Australian steel exporter BlueScope Steel, along with its affiliates Australian Iron & Steel and BlueScope Steel Americas, voiced their support for the Commerce Department's remand results in an antidumping duty case at the Court of International Trade. Filing comments at CIT on May 16, BlueScope backed Commerce's position which slashed the antidumping duties for BlueScope from 99.20% to 4.95% after dropping its reliance on adverse facts available based on BlueScope's U.S. sales quantity and value reporting data (BlueScope Steel Ltd. v. United States, CIT #19-00057).
Section 232 national security tariffs are not remedial and should not be deducted from an antidumping duty respondent's U.S. price, and their inclusion in that price does not constitute double counting of duties, AD petitioner Nucor Corp. argued in a May 13 reply brief that came in response to arguments to the contrary from Nippon Steel Corp. (Nippon Steel Corporation v. U.S., CIT #21-00533).
Shrimp exporters Minh Phu Seafood Joint Stock Co.'s and MSeafood Corp.'s surprise at the U.S. government's concession at oral argument that it did not review the entire record in an antidumping duty and countervailing duty evasion case does not stand as proper grounds for supplemental briefing, plaintiff Ad Hoc Shrimp Trade Enforcement Committee (AHSTEC) argued. Submitting a May 13 reply brief at the Court of International Trade, the U.S. producers group argued that the supplemental briefing motion represents a bid to revisit the arguments presented in the case and should be rejected as such.
The Court of International Trade issued a May 17 opinion addressing two cases brought by Voestalpine USA and Bilstein Cold Rolled Steel, the importer and purchaser of entries subject to Section 232 steel and aluminum tariffs, respectively. The cases both concern reliquidation requests on various steel entries without the Section 232 duties, based on the Commerce Department's Bureau of Industry and Security's approval of exclusion requests. The exclusions each originally contained an invalid Harmonized Tariff Schedule subheading, but by the time the error was discovered in both cases, CBP had liquidated the entries with the duties.
The International Trade Commission is seeking written submissions that address issues of remedy, bonding and the public interest in a case concerning imported batteries for cordless power tools. The request follows the commission's May 11 decision to review part of a March 25 initial determination by Administrative Law Judge MaryJoan McNamara, according to the May 17 notice (ITC Inv. No 337-TA-1244). Written submissions and proposed remedial orders must be filed by close of business on May 25 and reply submissions no later than close of business on June 1.
The following lawsuits were recently filed at the Court of International Trade:
Importer Root Sciences will appeal an October 2021 Court of International Trade opinion that said that the court did not have jurisdiction over CBP's seizure of Root's goods. According to the May 13 notice of appeal, Root will take its case to the U.S. Court of Appeals for the Federal Circuit. In the opinion, the trade court ruled that since the seizure of an import does not deem a product excluded, thus precluding any protestable event, jurisdiction is barred at CIT for seized goods (see 2110070022). Root filed the case after CBP seized one of its cannabis crude extract recovery machines as "drug paraphernalia" (Root Sciences v. United States, CIT #21-00123).

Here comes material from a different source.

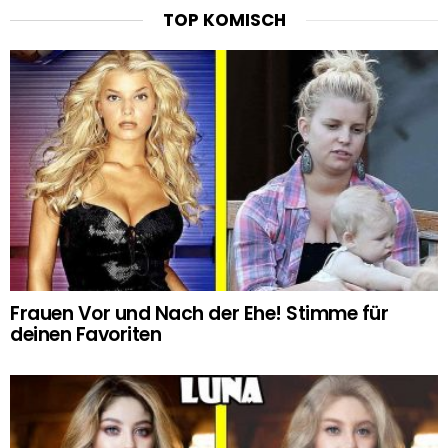
TOP KOMISCH
Frauen Vor und Nach der Ehe! Stimme für
deinen Favoriten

The following lawsuits were recently filed at the Court of International Trade:
The Court of International Trade assigned two customs actions brought by Beverly Hills watchmaker Ildico to Judge Jane Restani, the court said in two May 12 orders. Ildico filed the case to argue that its imported wristwatches within gold bezels and cases and with synthetic sapphires on front and back should be classifiable as wrist watches with precious metal cases of heading 9101, rather than as CBP liquidated them under subheading 9102 as other wrist watches (see 2204290030) (Ildico Inc. v. U.S., #18-00076, -00136).
The "text, structure, purpose, and history" of the Section 201 statute all reveal that Congress did not intend for the Court of International Trade's strict reading of the president's authority to modify safeguard duties, the U.S. argued in its May 11 opening brief at the U.S. Court of Appeals for the Federal Circuit. DOJ is fighting to reverse a ruling at CIT that found that the law only permits trade liberalizing alterations to existing safeguard measures (Solar Energy Industries Association v. United States, Fed. Cir. #22-1392).